Samsung's 2004 budget Digimax — 4.2MP CCD with 2.8x optical zoom, 2in LCD and flexible AA power
The Samsung Digimax A400 was announced in autumn 2004 as part of a six-camera Digimax launch, positioned as an affordable four-megapixel family compact. It should not be confused with the later Digimax A402, which removed the optical zoom; the A400 kept a modest zoom lens and a slightly larger screen.
The camera couples a 4.2-megapixel CCD with a 2.8x optical zoom and 4x digital zoom, framed on a 2in LCD. It records VGA 640x480 movie clips with sound at up to 24fps, offers five scene modes plus nine photo-frame overlays, and focuses down to 5cm in macro. Samsung advertised unusually flexible power: AA alkaline, lithium or rechargeable cells, CR-V3 packs and an optional I-Pack battery all work, alongside SD card storage.

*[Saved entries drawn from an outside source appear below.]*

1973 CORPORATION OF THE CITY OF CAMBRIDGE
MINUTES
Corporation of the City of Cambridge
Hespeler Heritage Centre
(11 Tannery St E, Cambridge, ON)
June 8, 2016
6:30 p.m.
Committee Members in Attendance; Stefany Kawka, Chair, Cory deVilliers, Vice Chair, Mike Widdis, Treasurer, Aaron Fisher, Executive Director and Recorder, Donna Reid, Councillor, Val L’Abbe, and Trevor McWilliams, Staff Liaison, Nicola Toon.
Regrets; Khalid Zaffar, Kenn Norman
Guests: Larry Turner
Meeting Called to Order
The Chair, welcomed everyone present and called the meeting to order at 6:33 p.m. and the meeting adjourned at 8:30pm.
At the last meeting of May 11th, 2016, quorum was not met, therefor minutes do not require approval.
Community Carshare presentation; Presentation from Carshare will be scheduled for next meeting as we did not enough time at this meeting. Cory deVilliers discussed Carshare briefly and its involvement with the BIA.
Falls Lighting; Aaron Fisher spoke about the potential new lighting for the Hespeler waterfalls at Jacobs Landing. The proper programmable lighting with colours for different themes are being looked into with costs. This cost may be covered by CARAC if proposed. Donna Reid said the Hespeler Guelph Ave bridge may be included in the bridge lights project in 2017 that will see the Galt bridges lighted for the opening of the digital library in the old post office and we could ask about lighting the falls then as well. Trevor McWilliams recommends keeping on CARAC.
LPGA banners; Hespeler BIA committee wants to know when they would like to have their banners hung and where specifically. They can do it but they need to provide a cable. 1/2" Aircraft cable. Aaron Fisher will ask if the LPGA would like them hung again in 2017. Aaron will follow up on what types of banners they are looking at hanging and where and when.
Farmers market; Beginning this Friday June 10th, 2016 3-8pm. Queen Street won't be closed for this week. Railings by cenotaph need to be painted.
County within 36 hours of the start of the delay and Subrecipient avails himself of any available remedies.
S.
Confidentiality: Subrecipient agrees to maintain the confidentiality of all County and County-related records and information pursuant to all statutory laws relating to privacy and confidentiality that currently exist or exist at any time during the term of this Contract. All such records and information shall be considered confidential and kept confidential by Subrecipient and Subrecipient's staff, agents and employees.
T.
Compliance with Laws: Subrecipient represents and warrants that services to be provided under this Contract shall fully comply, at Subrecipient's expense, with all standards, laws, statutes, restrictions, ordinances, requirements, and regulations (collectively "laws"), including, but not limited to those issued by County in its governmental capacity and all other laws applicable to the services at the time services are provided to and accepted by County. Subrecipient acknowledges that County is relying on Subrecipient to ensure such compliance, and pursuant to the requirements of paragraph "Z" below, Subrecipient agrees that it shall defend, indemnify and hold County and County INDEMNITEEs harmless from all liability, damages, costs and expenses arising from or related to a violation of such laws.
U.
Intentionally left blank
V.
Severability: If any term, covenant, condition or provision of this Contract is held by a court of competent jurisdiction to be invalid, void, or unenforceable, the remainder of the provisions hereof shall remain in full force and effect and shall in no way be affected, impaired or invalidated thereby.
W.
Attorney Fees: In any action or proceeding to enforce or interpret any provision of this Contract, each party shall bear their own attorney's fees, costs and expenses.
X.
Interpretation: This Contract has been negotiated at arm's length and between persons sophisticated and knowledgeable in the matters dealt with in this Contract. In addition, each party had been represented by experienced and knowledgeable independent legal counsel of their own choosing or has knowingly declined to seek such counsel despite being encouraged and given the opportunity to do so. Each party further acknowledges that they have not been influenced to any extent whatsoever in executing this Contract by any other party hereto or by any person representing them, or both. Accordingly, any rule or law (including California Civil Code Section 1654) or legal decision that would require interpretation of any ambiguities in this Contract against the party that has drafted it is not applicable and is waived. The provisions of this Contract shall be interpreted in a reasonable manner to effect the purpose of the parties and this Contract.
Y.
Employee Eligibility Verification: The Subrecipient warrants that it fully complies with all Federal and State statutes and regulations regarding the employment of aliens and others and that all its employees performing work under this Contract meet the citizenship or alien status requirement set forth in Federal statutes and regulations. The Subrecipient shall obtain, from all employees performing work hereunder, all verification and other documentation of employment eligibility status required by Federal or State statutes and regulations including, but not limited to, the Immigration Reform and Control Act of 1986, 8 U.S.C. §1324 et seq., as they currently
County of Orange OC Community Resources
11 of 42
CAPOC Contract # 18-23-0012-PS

As a used buy it is a basic but self-contained snapshot camera for collectors of early Digimax models or anyone wanting cheap mid-2000s CCD output. The 2.8x zoom covers everyday framing, though the small screen and leisurely operation date it clearly.
Condition checks are the usual AA-compact set: insert fresh cells before declaring it dead, confirm the zoom motor runs the lens out and back without sticking, and test the flash. Use a plain SD card of 2GB or less, check the battery compartment for alkaline leakage residue, and inspect the LCD for bright-line defects.